The race to launch a spot Bitcoin ETF in the United States has garnered significant attention from industry insiders. The first successful applicant stands to gain a substantial advantage as a pioneer in this potentially lucrative market. Currently, there are ten firms with pending applications at the SEC, all vying for the opportunity to introduce Bitcoin ETFs.
This isn't the first instance of the SEC postponing decisions on Bitcoin ETF applications. In August, the SEC had already delayed rulings on proposals from BlackRock, Invesco, Bitwise, and Valkyrie.
The SEC has previously rejected multiple ETF applications, citing concerns about potential scams and market manipulation as reasons to prohibit such products from trading in the U.S.
Recent legal developments have sparked speculation regarding the possible approval of a Bitcoin ETF. A federal court victory by Grayscale Investments has further fueled this speculation, leading market analysts to believe that the SEC may be more inclined to approve such ETFs in the near future.
While these recent delays have extended the decision timeline, the SEC will need to make a final determination by mid-March regarding the third set of deadlines for the seven firms involved.
In late August, Eric Balchunas, an ETF analyst at Bloomberg, increased the likelihood of a spot Bitcoin ETF approval by the end of 2023 to 75%. This adjustment was influenced by the U.S. Court of Appeals Circuit's decision in favour of Grayscale, significantly impacting the probability. He has raised those odds to 95% by the end of 2024, reflecting growing optimism within the cryptocurrency industry about the eventual approval of Bitcoin ETFs in the United States.
Terra Classic Community Votes to Cease Minting and Reminting of USTC Tokens
The Terra Classic community has made a decisive choice to halt the minting and reminting of Terra Classic USD (USTC) tokens, more than a year after a dramatic collapse sent shockwaves through the cryptocurrency markets.
Following a week-long voting period that concluded on September 21, approximately 59% of the community supported ending all minting activities. About 40% voted against the proposal, while just under 7% chose to abstain.
The community explained that the proposal's objective is to "safeguard the community and external investors who are burning USTC" to restore its peg. Any form of minting, they argued, would contradict community efforts.

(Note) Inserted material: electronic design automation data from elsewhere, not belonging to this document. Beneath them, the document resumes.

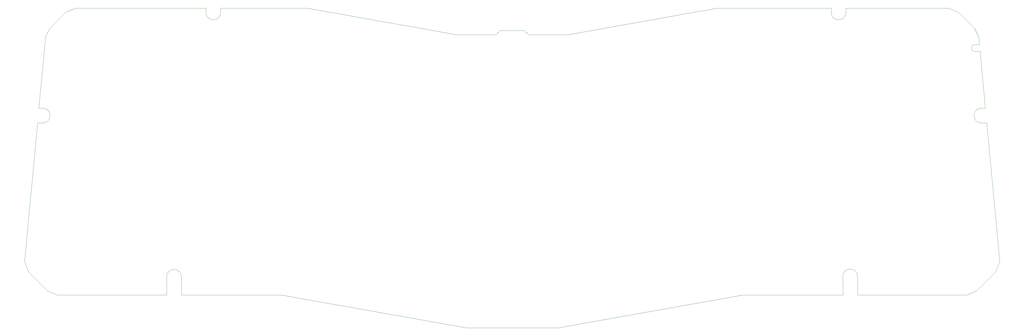
<source format=gbr>
G04 #@! TF.GenerationSoftware,KiCad,Pcbnew,(5.99.0-2612-g32a7d0025-dirty)*
G04 #@! TF.CreationDate,2020-08-10T15:08:22+02:00*
G04 #@! TF.ProjectId,BMEK_Hotswap,424d454b-5f48-46f7-9473-7761702e6b69,1*
G04 #@! TF.SameCoordinates,Original*
G04 #@! TF.FileFunction,Profile,NP*
%FSLAX46Y46*%
G04 Gerber Fmt 4.6, Leading zero omitted, Abs format (unit mm)*
G04 Created by KiCad (PCBNEW (5.99.0-2612-g32a7d0025-dirty)) date 2020-08-10 15:08:22*
%MOMM*%
%LPD*%
G01*
G04 APERTURE LIST*
G04 #@! TA.AperFunction,Profile*
%ADD10C,0.100000*%
G04 #@! TD*
G04 APERTURE END LIST*
D10*
X22479000Y-116459000D02*
X26035000Y-117983000D01*
X312166000Y-15367000D02*
X312166000Y-13843000D01*
X116840000Y-13843000D02*
X171069000Y-23495000D01*
X85344000Y-15367000D02*
X85344000Y-13843000D01*
X18923000Y-55499000D02*
X20828000Y-55499000D01*
X19383114Y-50165000D02*
X21844000Y-24257000D01*
X186563000Y-21971000D02*
X195580000Y-21971000D01*
X65786000Y-111379000D02*
X65786000Y-117983000D01*
X359029000Y-29591153D02*
X360807000Y-29591000D01*
X363220000Y-55499000D02*
X367919000Y-105791000D01*
X316357000Y-117983000D02*
X316357000Y-111252000D01*
X360299000Y-24257000D02*
X360553000Y-27051000D01*
X20828000Y-50165000D02*
X19383114Y-50165000D01*
X352933000Y-15367000D02*
X358775000Y-21209000D01*
X361315000Y-55499000D02*
X363220000Y-55499000D01*
X312166000Y-13843000D02*
X349377000Y-13843000D01*
X356108000Y-117983000D02*
X316357000Y-117983000D01*
X366395000Y-109601000D02*
X367919000Y-105791000D01*
X356108000Y-117983000D02*
X359537000Y-116459000D01*
X71120000Y-117983000D02*
X71120000Y-111379000D01*
X65786000Y-117983000D02*
X26035000Y-117983000D01*
X23241000Y-21209000D02*
X21844000Y-24257000D01*
X207645000Y-129921000D02*
X174625000Y-129921000D01*
X196977000Y-23495000D02*
X211201000Y-23495000D01*
X23241000Y-21209000D02*
X29210000Y-15240000D01*
X311023000Y-111252000D02*
X311023000Y-117983000D01*
X366395000Y-109601000D02*
X359537000Y-116459000D01*
X171069000Y-23495000D02*
X185166000Y-23495000D01*
X360807000Y-29591000D02*
X362712000Y-50165000D01*
X265303000Y-13811478D02*
X306832000Y-13843000D01*
X306832000Y-13843000D02*
X306832000Y-15367000D01*
X14224000Y-105664000D02*
X18923000Y-55499000D01*
X360553000Y-27051000D02*
X359029000Y-27051000D01*
X360299000Y-24257000D02*
X358775000Y-21209000D01*
X107368404Y-117983000D02*
X71120000Y-117983000D01*
X362712000Y-50165000D02*
X361315000Y-50165000D01*
X80010000Y-13843000D02*
X80010000Y-15367000D01*
X274701000Y-117972073D02*
X207645000Y-129921000D01*
X14224000Y-105664000D02*
X15621000Y-109601000D01*
X352933000Y-15367000D02*
X349377000Y-13843000D01*
X85344000Y-13843000D02*
X116840000Y-13843000D01*
X185166000Y-23495000D02*
X186563000Y-21971000D01*
X311023000Y-117983000D02*
X274701000Y-117972073D01*
X195580000Y-21971000D02*
X196977000Y-23495000D01*
X32766000Y-13843000D02*
X80010000Y-13843000D01*
X22479000Y-116459000D02*
X15621000Y-109601000D01*
X174625000Y-129921000D02*
X107368404Y-117983000D01*
X211201000Y-23495000D02*
X265303000Y-13811478D01*
X32766000Y-13843000D02*
X29210000Y-15240000D01*
X359029000Y-29591000D02*
G75*
G02*
X359029000Y-27051000I0J1270000D01*
G01*
X20828000Y-50165000D02*
G75*
G02*
X20828000Y-55499000I0J-2667000D01*
G01*
X311023000Y-111252000D02*
G75*
G02*
X316357000Y-111252000I2667000J0D01*
G01*
X361315000Y-55499000D02*
G75*
G02*
X361315000Y-50165000I0J2667000D01*
G01*
X85344000Y-15367000D02*
G75*
G02*
X80010000Y-15367000I-2667000J0D01*
G01*
X65786000Y-111379000D02*
G75*
G02*
X71120000Y-111379000I2667000J0D01*
G01*
X312166000Y-15367000D02*
G75*
G02*
X306832000Y-15367000I-2667000J0D01*
G01*
M02*

</source>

Terra's UST, the third-largest stablecoin by market cap, hit an all-time low of $0.69 in Monday trading, according to CoinMarketCap, even after the Luna Foundation Guard injected a $1.5 billion loan to stabilize the currency.

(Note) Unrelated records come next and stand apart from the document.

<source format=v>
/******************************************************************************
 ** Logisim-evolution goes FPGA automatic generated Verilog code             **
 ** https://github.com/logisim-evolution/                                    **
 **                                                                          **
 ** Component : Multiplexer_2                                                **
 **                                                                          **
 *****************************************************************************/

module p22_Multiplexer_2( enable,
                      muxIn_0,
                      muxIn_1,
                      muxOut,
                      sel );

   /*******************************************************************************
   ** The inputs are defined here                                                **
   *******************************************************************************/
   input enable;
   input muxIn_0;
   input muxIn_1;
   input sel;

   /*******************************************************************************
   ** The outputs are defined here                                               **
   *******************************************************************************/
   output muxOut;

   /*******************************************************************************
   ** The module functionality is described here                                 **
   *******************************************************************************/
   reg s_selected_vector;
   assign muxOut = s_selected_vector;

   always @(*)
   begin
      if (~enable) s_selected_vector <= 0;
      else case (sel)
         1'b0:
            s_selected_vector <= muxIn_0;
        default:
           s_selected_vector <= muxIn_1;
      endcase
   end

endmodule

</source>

Last May, the Terra UST stablecoin and the LUNA governance token lost their peg, causing a collapse in value. Terra's stablecoin plummeted to about $0.13, and LUNA's value became nearly zero.

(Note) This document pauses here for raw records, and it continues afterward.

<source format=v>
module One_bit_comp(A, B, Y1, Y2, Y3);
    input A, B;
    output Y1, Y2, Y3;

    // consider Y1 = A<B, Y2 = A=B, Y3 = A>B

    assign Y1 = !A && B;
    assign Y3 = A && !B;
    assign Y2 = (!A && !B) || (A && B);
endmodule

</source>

From the ruins of the Terra ecosystem, the Terra Classic community emerged as a separate network, allowing staking of LUNA on its blockchain. Despite the original network's collapse, LUNA still boasts a market cap of just about $193 million, according to CoinGecko.
In January, Binance lent support to an upgrade of the network, eliminating the reminting of burnt Terra Luna Classic (LUNC) tokens, a move supported by 66% of the network's voters, with approximately 96% voting in favor of the upgrade.
In the recent proposal, the Terra Classic community highlighted that this change "paves the way for institutions like Binance to start burning USTC" with the assurance that minting and reminting are now off the table. Burning involves permanently removing a cryptocurrency token from circulation, typically by sending it to an unretrievable wallet known as a burn address.
Data from Coingecko indicates that Binance accounts for approximately 26% of all LUNC trading volume, with an estimated 5.8 trillion LUNC tokens still in circulation.
Disclaimer: The information provided in this crypto news round-up is for informational purposes only and should not be considered financial or investment advice. Obiex will not be held liable for your investment decisions.